We are streaming data from the Kafka Eventhub. The records may have a nested structure. The schema is inferred dynamically from the data and the Delta table is formed with the schema of the first incoming batch of data.
Note: The data read from Kafka topic will be a whole JSON string. Hence,
- When we apply schema and convert to a dataframe, we lose the fields' values with mismatch datatype or newly added fields.
- When we do spark.read.json, the entire field values are converted to String.

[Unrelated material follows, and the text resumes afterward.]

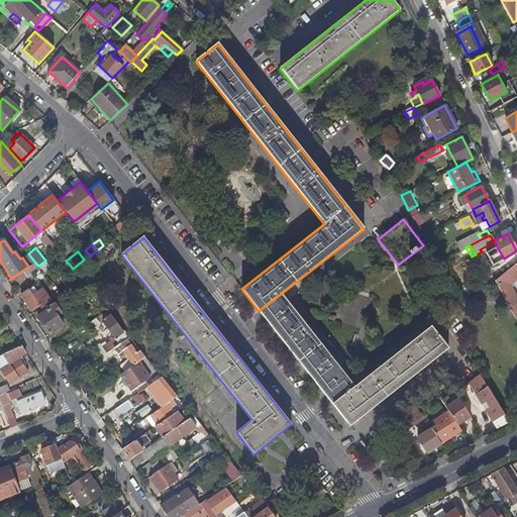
[(38,266),(34,262),(28,267),(22,271),(27,278),(40,269),(38,266)]
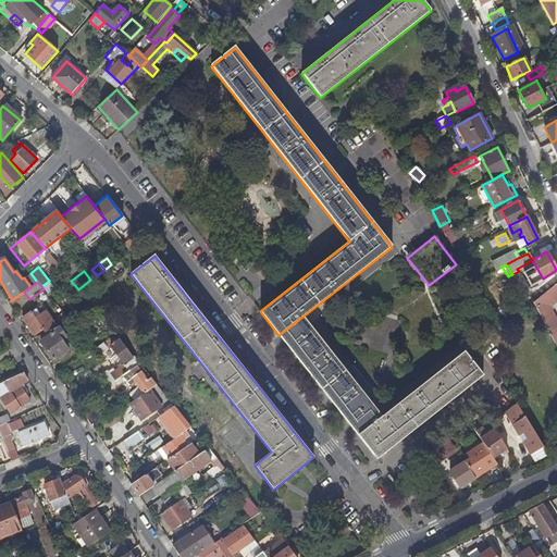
[(556,321),(549,307),(556,300),(556,283),(533,304),(556,347),(556,321)]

We encounter a situation where the Source data has some schema changes. Some of the scenarios we faced are :
- The datatype changes at the parent level
- The datatype changes at the nested level
- There are duplicate keys in a different case
- There are the addition of new fields
A sample Source data with the Actual schema
{
"Id": "101",
"Name": "John",
"Department": {
"Id": "Dept101",
"Name": "Technology",
"EmpId": "10001"
},
"Experience": 2,
"Organization": [
{
"Id": "Org101",
"Name": "Google"
},
{
"Id": "Org102",
"Name": "Microsoft"
}
]
}
A sample Source data addressing the 4 points mentioned above
{
"Id": "102",
"name": "Rambo", --- Point 3
"Department": {
"Id": "Dept101",
"Name": "Technology",
"EmpId": 10001 ---- Point 2
},
"Experience": "2", --- Point 1
"Organization": [
{
"Id": "Org101",
"Name": "Google",
"Experience": "2", --- Point 4
},
{
"Id": "Org102",
"Name": "Microsoft",
"Experience": "2",
}
]
}
We need a solution to overcome the above issues. Though it's difficult to embed the new schema to the existing delta table, at least we should be able to separate the records with schema changes without losing the original data.